Your output should be the line with "Бассейн Bestway Steel" and all following lines of the data below, through the end, repeated exactly.

Records drawn from a dataset →
----------------

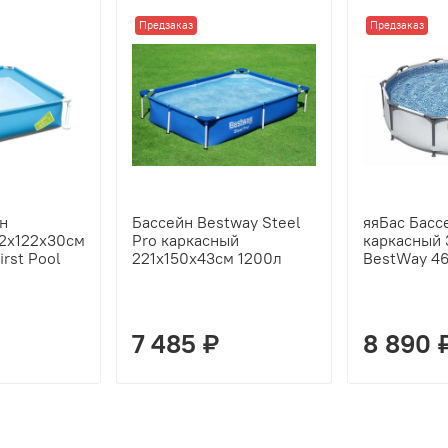
Предзаказ
Предзаказ
н
Бассейн Bestway Steel
яяБас Басс
22х122х30см
Pro каркасный
каркасный 
irst Pool
221х150х43см 1200л
BestWay 4
7 485 ₽
8 890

----------------

WRITTEN RESPONSE →
Бассейн Bestway Steel
яяБас Басс
22х122х30см
Pro каркасный
каркасный 
irst Pool
221х150х43см 1200л
BestWay 4
7 485 ₽
8 890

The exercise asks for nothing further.